The Rez Girls 64 team has two goalies who bravely took turns facing a barrage of shots in their first competitive game. (Jody Porter/CBC)

"I'm excited about going shopping and to McDonald's, going to movies and swimming," Alicia O'Keese wrote as part of a school assignment the day before the team was set to leave.

"I love hockey because we can have fun at the tournament and play a good game," she wrote.

Bad weather in Thunder Bay nearly ended the adventure. No planes were landing in the city on the day the girls were scheduled to arrive.

From plane to bus

But their coaches remained determined to fulfil the promise of a team trip, so they scrambled to find a different plane that would fly west to Sioux Lookout, Ont., and then chartered a bus to make the 400-kilometre journey south to Thunder Bay.

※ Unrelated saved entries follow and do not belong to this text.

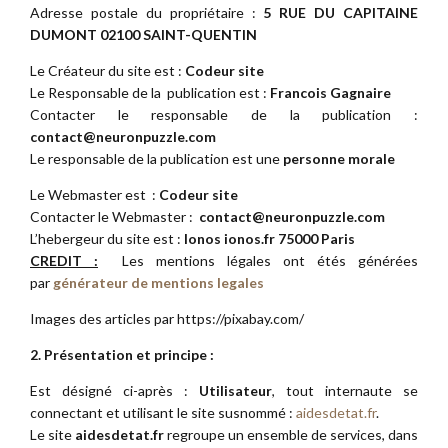
Adresse postale du propriétaire :
5 RUE DU CAPITAINE
DUMONT 02100 SAINT-QUENTIN
Le Créateur du site est :
Codeur site
Le Responsable de la publication est :
Francois Gagnaire
Contacter le responsable de la publication :
contact@neuronpuzzle.com
Le responsable de la publication est une
personne morale
Le Webmaster est :
Codeur site
Contacter le Webmaster :
contact@neuronpuzzle.com
L’hebergeur du site est :
Ionos ionos.fr 75000 Paris
CREDIT :
Les mentions légales ont étés générées
par
générateur de mentions legales
Images des articles par https://pixabay.com/
2. Présentation et principe :
Est désigné ci-après :
Utilisateur
, tout internaute se
connectant et utilisant le site susnommé :
aidesdetat.fr
.
Le site
aidesdetat.fr
regroupe un ensemble de services, dans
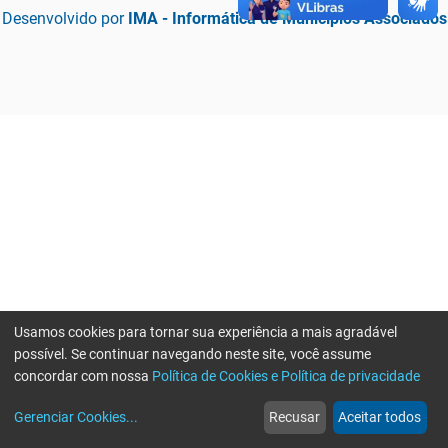
Desenvolvido por
IMA - Informática de Municípios Associados
Usamos cookies para tornar sua experiência a mais agradável
possível. Se continuar navegando neste site, você assume
concordar com nossa
Política de Cookies e Política de privacidade
home
build_circle
event
web
more_horiz
Erro ao enviar informações, por favor tente novamente
Gerenciar Cookies
...
Recusar
Aceitar todos
Início
Serviços
Eventos
Notícias
Mais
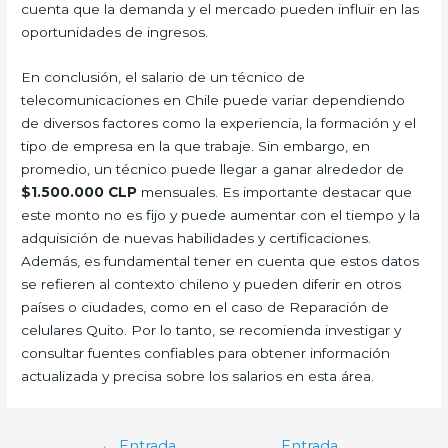
cuenta que la demanda y el mercado pueden influir en las
oportunidades de ingresos.
En conclusión, el salario de un técnico de
telecomunicaciones en Chile puede variar dependiendo
de diversos factores como la experiencia, la formación y el
tipo de empresa en la que trabaje. Sin embargo, en
promedio, un técnico puede llegar a ganar alrededor de
$1.500.000 CLP
mensuales. Es importante destacar que
este monto no es fijo y puede aumentar con el tiempo y la
adquisición de nuevas habilidades y certificaciones.
Además, es fundamental tener en cuenta que estos datos
se refieren al contexto chileno y pueden diferir en otros
países o ciudades, como en el caso de Reparación de
celulares Quito. Por lo tanto, se recomienda investigar y
consultar fuentes confiables para obtener información
actualizada y precisa sobre los salarios en esta área.
Navegación
←
Entrada
Entrada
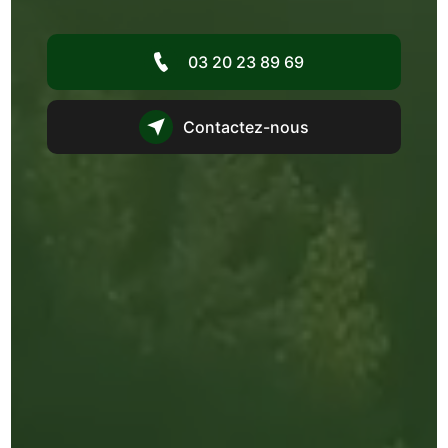
03 20 23 89 69
Contactez-nous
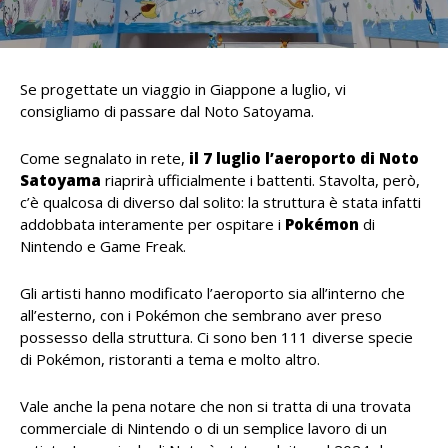
Se progettate un viaggio in Giappone a luglio, vi
consigliamo di passare dal Noto Satoyama.
Come segnalato in rete,
il 7 luglio l’aeroporto di Noto
Satoyama
riaprirà ufficialmente i battenti. Stavolta, però,
c’è qualcosa di diverso dal solito: la struttura è stata infatti
addobbata interamente per ospitare i
Pokémon
di
Nintendo e Game Freak.
Gli artisti hanno modificato l’aeroporto sia all’interno che
all’esterno, con i Pokémon che sembrano aver preso
possesso della struttura. Ci sono ben 111 diverse specie
di Pokémon, ristoranti a tema e molto altro.
Vale anche la pena notare che non si tratta di una trovata
commerciale di Nintendo o di un semplice lavoro di un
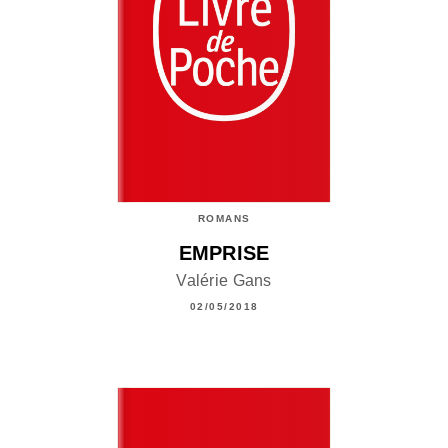
ROMANS
EMPRISE
Valérie Gans
02/05/2018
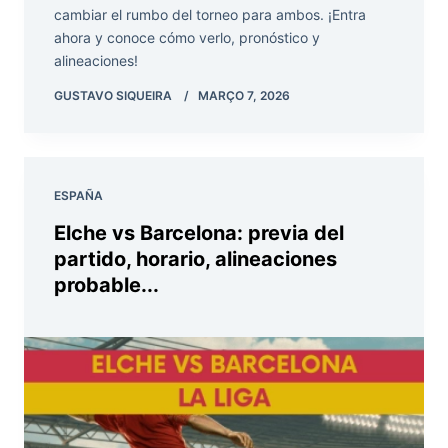
cambiar el rumbo del torneo para ambos. ¡Entra
ahora y conoce cómo verlo, pronóstico y
alineaciones!
GUSTAVO SIQUEIRA
MARÇO 7, 2026
ESPAÑA
Elche vs Barcelona: previa del
partido, horario, alineaciones
probable...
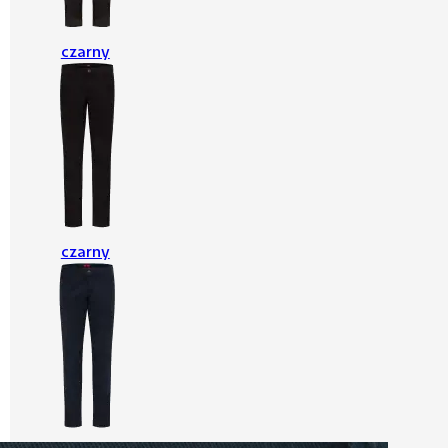
czarny
czarny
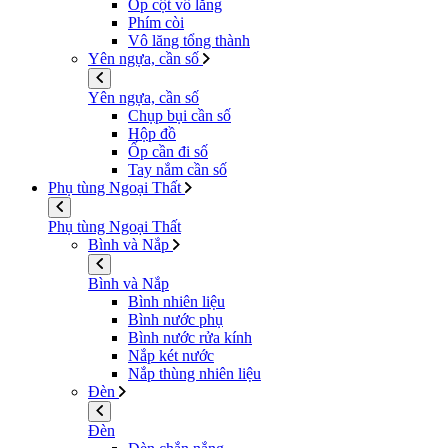
Ốp cột vô lăng
Phím còi
Vô lăng tổng thành
Yên ngựa, cần số
Yên ngựa, cần số
Chụp bụi cần số
Hộp đồ
Ốp cần đi số
Tay nắm cần số
Phụ tùng Ngoại Thất
Phụ tùng Ngoại Thất
Bình và Nắp
Bình và Nắp
Bình nhiên liệu
Bình nước phụ
Bình nước rửa kính
Nắp két nước
Nắp thùng nhiên liệu
Đèn
Đèn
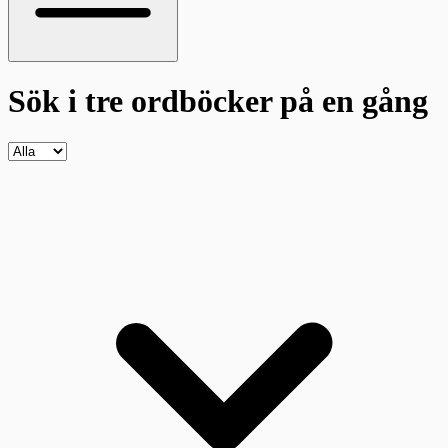
Sök i tre ordböcker
på en gång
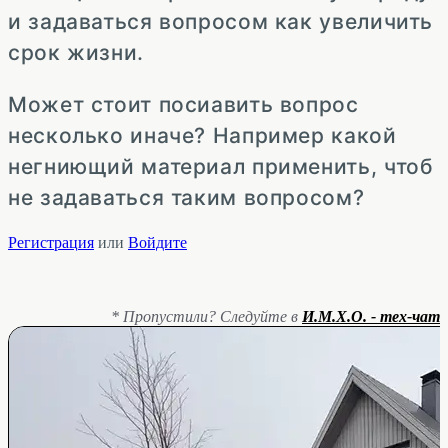
и задаваться вопросом как увеличить
срок жизни.
Может стоит посиавить вопрос
несколько иначе? Например какой
негниющий материал применить, чтоб
не задаваться таким вопросом?
Регистрация
или
Войдите
* Пропустили? Следуйте в
И.М.Х.О. - тех-чат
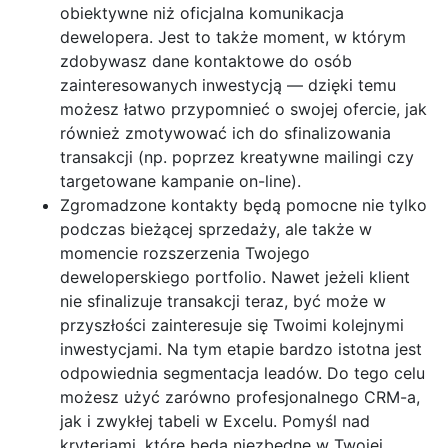
obiektywne niż oficjalna komunikacja
dewelopera. Jest to także moment, w którym
zdobywasz dane kontaktowe do osób
zainteresowanych inwestycją — dzięki temu
możesz łatwo przypomnieć o swojej ofercie, jak
również zmotywować ich do sfinalizowania
transakcji (np. poprzez kreatywne mailingi czy
targetowane kampanie on-line).
Zgromadzone kontakty będą pomocne nie tylko
podczas bieżącej sprzedaży, ale także w
momencie rozszerzenia Twojego
deweloperskiego portfolio. Nawet jeżeli klient
nie sfinalizuje transakcji teraz, być może w
przyszłości zainteresuje się Twoimi kolejnymi
inwestycjami. Na tym etapie bardzo istotna jest
odpowiednia segmentacja leadów. Do tego celu
możesz użyć zarówno profesjonalnego CRM-a,
jak i zwykłej tabeli w Excelu. Pomyśl nad
kryteriami, które będą niezbędne w Twojej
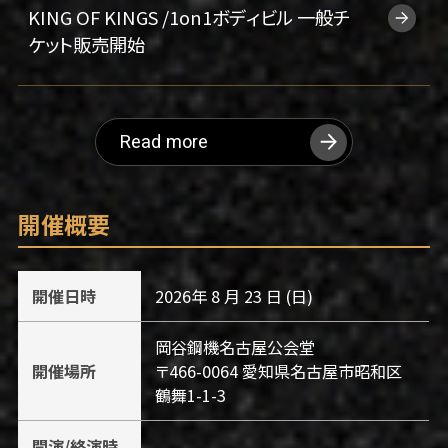
KING OF KINGS /1on1ボディビル 一般チ
ケット販売開始
Read more
開催概要
開催日時
2026年 8 ⽉ 23 ⽇ (日)
岡谷鋼機名古屋公会堂
開催場所
〒466-0064 愛知県名古屋市昭和区
鶴舞1-1-3
開演/終演時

The next day the puck was finally dropped on their first big game.

"Within the first minute I was thinking about all the challenges we've overcome as a team and how proud I am of you," the other co-coach, Leslie Campbell, told her team after a first intermission that never saw them leave their own end zone.

"What I want you to know is we can overcome this. Keep skating hard. Keep playing hard," she said.

Kaydence Wapoose, 10, checks out a pair of hockey gloves donated to the Rez Girls 64 team in December. (Jody Porter/CBC)

And they did. The team had only ever played one other game, against the boys from their own community. They'd never played on artificial ice before.

"It's slippery and people skate fast — a lot faster," said Kyrah Wabano, still smiling in the change room after the game. 

"I had a great time. It feels the same playing here, but harder," said Kaydence Wapoose, "They're fast and really good."

"These boys just push," Wabano added.

But Wapoose, a 10-year-old who is the smallest skater on the team, said she wasn't intimidated by the boys' size or speed.

"I just hit their sticks," she said with a grin.

The confidence and compassion for their teammates demonstrated by the girls is what makes the team winners, regardless of what's on the scoreboard, said Chin Sang, who is also a social counsellor at the school in Eabametoong.

"Their attendance has improved, their schoolwork has improved and their love of each other has skyrocketed," she said. "This has been a journey that these girls needed to have to build themselves up as women."

Corrections

  • An earlier version of this story stated the team received a $45,000 grant from Scotiabank's Community Hockey Sponsorship Program. In fact, it was from the Arthur and Audrey Cutten Foundation.